■ Collected data entries:

+ + + + +

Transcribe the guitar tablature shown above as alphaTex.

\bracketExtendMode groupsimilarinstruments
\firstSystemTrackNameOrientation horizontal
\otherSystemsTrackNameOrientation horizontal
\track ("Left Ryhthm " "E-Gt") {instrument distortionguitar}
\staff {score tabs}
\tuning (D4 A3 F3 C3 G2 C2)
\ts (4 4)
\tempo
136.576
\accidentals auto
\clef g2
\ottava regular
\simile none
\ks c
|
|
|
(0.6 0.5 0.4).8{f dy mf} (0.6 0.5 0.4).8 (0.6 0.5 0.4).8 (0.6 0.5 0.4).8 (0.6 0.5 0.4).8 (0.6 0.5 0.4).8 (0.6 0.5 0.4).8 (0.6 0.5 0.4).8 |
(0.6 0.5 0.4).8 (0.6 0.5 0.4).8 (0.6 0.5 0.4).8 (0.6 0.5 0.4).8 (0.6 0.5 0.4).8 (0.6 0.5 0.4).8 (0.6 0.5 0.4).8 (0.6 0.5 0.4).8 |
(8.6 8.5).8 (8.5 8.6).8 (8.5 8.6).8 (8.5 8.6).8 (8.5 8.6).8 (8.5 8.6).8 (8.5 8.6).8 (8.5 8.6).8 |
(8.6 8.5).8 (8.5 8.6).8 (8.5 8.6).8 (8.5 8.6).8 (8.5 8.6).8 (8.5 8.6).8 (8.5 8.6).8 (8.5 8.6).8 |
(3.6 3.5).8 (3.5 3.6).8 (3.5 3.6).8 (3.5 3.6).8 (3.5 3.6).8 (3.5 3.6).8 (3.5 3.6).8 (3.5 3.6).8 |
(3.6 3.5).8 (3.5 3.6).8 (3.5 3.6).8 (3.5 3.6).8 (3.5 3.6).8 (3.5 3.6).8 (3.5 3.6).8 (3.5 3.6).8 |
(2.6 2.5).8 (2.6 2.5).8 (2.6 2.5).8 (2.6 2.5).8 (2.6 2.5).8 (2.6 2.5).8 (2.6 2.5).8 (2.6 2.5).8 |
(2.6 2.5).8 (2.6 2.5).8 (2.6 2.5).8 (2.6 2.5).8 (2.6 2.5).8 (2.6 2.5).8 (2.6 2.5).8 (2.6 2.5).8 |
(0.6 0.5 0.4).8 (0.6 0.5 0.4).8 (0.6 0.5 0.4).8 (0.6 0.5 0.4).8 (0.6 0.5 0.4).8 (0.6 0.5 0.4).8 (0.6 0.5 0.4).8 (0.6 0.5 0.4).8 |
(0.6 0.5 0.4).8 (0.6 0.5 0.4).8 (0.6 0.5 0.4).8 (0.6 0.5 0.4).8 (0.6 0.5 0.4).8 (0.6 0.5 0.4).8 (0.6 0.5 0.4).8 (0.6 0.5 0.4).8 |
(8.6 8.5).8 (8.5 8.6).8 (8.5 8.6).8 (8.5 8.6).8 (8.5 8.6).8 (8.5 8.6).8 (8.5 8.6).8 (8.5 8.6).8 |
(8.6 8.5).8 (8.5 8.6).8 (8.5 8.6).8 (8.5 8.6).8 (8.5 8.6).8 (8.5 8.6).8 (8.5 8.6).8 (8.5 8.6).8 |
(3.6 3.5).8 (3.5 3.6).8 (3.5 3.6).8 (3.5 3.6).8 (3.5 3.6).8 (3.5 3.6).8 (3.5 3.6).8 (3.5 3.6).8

+ + + + +

■ Set exercise: Work out how many lines of the records contain the string "horizontal", treating uppercase and lowercase as different. Reply with the number alone.

■ Finished task: 2